KETZENBERGER: There’s nothing divine about a balanced budget

Keywords Forefront / Opinion

John KetzenbergerHoosiers know their miracles.

St. Theodore Guerin, a 19th century nun, performed them here. The boys of Milan’s basketball team pulled one off in 1954.

Heck, it’s a small miracle I hit a couple of shots in the recent Youthlinks golf scramble that my fivesome actually used.

The fact that Indiana’s budget shows a decent surplus does not count as a miracle, however, despite what many would have you believe.

Have you seen the headlines? Columnists far and wide would practically cast Gov. Mitch Daniels as some character out of Harry Potter who, with a wave of the wand, can dispel red ink and balance the budget—all without raising taxes!

(A quick aside: I thought this veneration of the governor would end when he decided against a run for president. Silly me. America loves a good hero story, so at a time when fiscal sanity is scarce, Indiana and the governor look pretty good.)

Let’s dispense, though, with the miracle myth. The governor, legislative fiscal leaders and their fiscal staffs deserve a lot of credit, but their effort to put Indiana on sound fiscal footing is not miraculous. They did it the old-fashioned way—with a lot of hard work, tough decisions and a little luck.

It’s like I recently told Chicago Tribune columnist Eric Zorn: “The governor is happy to talk about the ‘Indiana miracle,’ and [Rep. Pat] Bauer is happy to say the miracle is not real. I’m here to tell you it’s a little of both. The surplus is real, but it didn’t come without a lot of pain.”

Pain. State agencies returned more than $1 billion in unspent appropriations in the last fiscal year, money that was budgeted but wasn’t spent on education, social services, natural resources, state police, economic development—you name it.

More pain. The current budget spends less on education than the last one. That’s because Daniels made the difficult choice to cut money for public schools when the recession gouged the state’s revenue.

The new budget used that lower spending level as the basis for the school formula. While lawmakers, heeding the governor, added $150 million more during the session’s waning moments, that amount is about half of what was cut from the previous budget.

A little more pain. Several other critical agencies are funded at lower levels. The Family and Social Services Administration’s budget is $212 million less, including $163 million less for Medicaid. The Department of Corrections is off by $46 million while the state has $33 million less to spend on economic development.

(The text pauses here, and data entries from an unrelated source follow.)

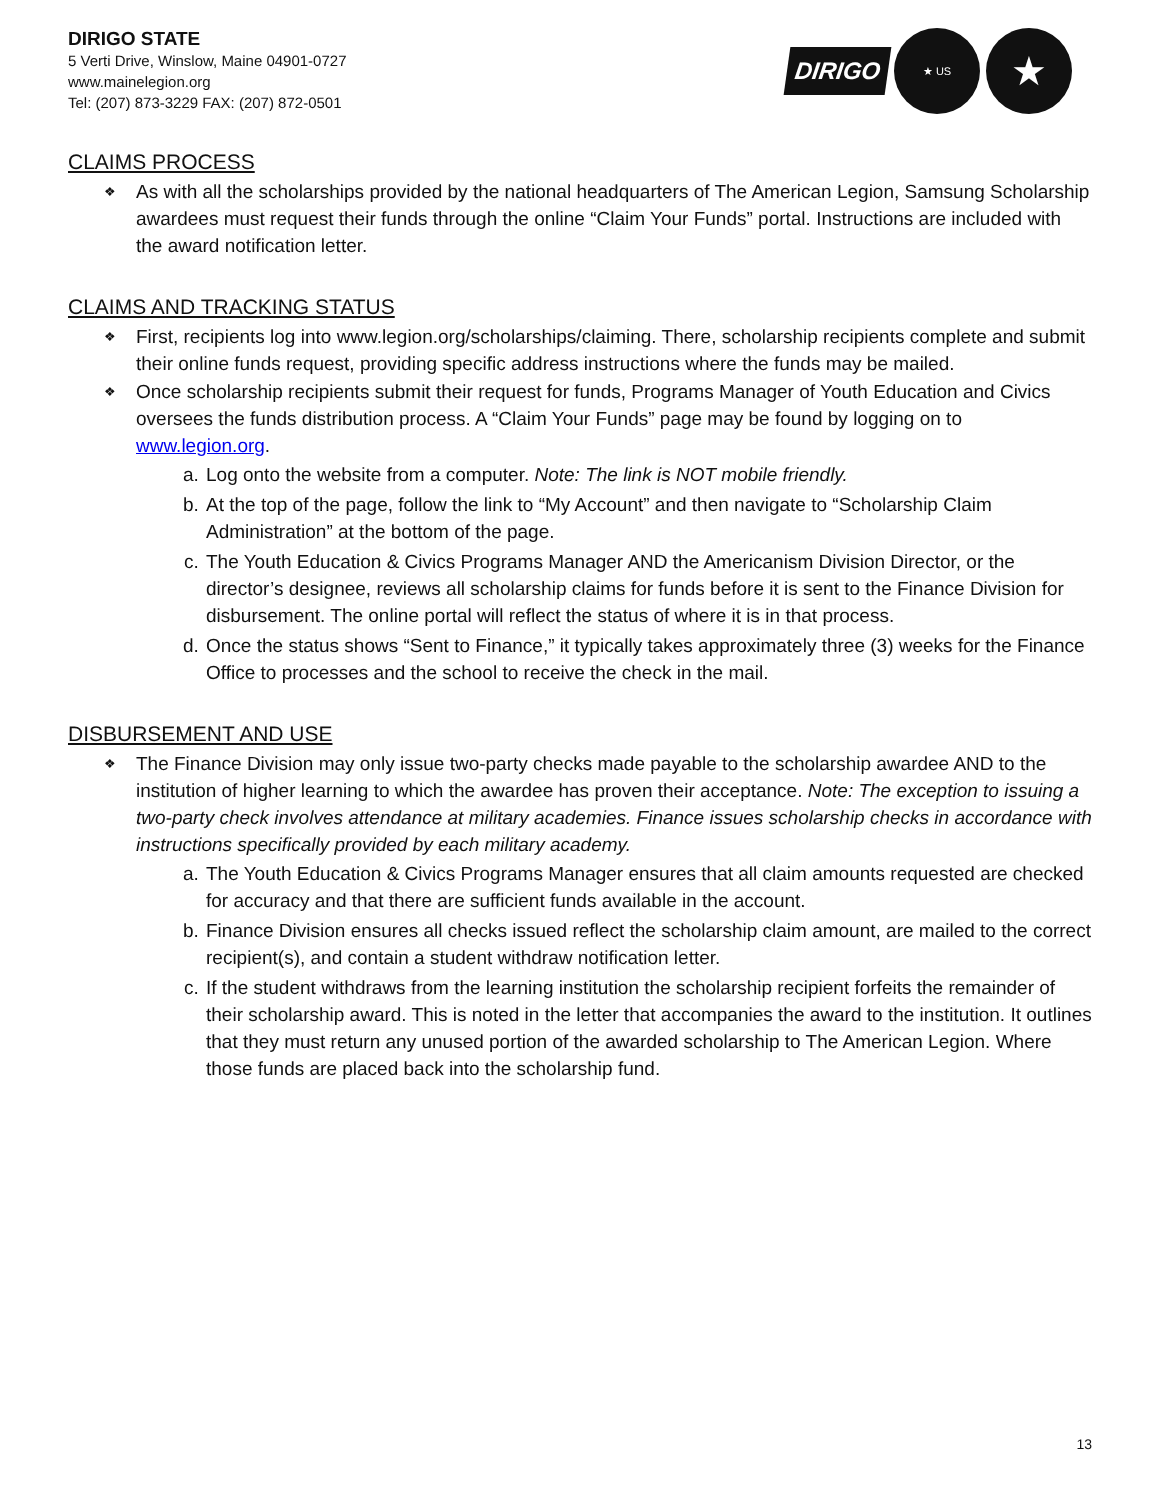DIRIGO STATE
5 Verti Drive, Winslow, Maine 04901-0727
www.mainelegion.org
Tel: (207) 873-3229 FAX: (207) 872-0501
DIRIGO ★ US ★
CLAIMS PROCESS
❖ As with all the scholarships provided by the national headquarters of The American Legion, Samsung Scholarship awardees must request their funds through the online “Claim Your Funds” portal. Instructions are included with the award notification letter.
CLAIMS AND TRACKING STATUS
❖ First, recipients log into www.legion.org/scholarships/claiming. There, scholarship recipients complete and submit their online funds request, providing specific address instructions where the funds may be mailed.
❖ Once scholarship recipients submit their request for funds, Programs Manager of Youth Education and Civics oversees the funds distribution process. A “Claim Your Funds” page may be found by logging on to www.legion.org.
a. Log onto the website from a computer. Note: The link is NOT mobile friendly.
b. At the top of the page, follow the link to “My Account” and then navigate to “Scholarship Claim Administration” at the bottom of the page.
c. The Youth Education & Civics Programs Manager AND the Americanism Division Director, or the director’s designee, reviews all scholarship claims for funds before it is sent to the Finance Division for disbursement. The online portal will reflect the status of where it is in that process.
d. Once the status shows “Sent to Finance,” it typically takes approximately three (3) weeks for the Finance Office to processes and the school to receive the check in the mail.
DISBURSEMENT AND USE
❖ The Finance Division may only issue two-party checks made payable to the scholarship awardee AND to the institution of higher learning to which the awardee has proven their acceptance. Note: The exception to issuing a two-party check involves attendance at military academies. Finance issues scholarship checks in accordance with instructions specifically provided by each military academy.
a. The Youth Education & Civics Programs Manager ensures that all claim amounts requested are checked for accuracy and that there are sufficient funds available in the account.
b. Finance Division ensures all checks issued reflect the scholarship claim amount, are mailed to the correct recipient(s), and contain a student withdraw notification letter.
c. If the student withdraws from the learning institution the scholarship recipient forfeits the remainder of their scholarship award. This is noted in the letter that accompanies the award to the institution. It outlines that they must return any unused portion of the awarded scholarship to The American Legion. Where those funds are placed back into the scholarship fund.
13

These were policy decisions directed by Daniels, who was responding to problems wrought by the recession. Agree or disagree with these cuts, this is one thing that clearly separates Indiana from other states and is part of the “miracle” commentators now see.

Now here’s a point that’s often overlooked: These cuts were possible because there is good cooperation among fiscal analysts in the Office of Management and Budget, Legislative Services Agency and those who staff both Republicans and Democrats in the General Assembly. While their bosses may quarrel over policy, the staffers do a good job of providing sound fiscal analysis without the overt intrusion of politics.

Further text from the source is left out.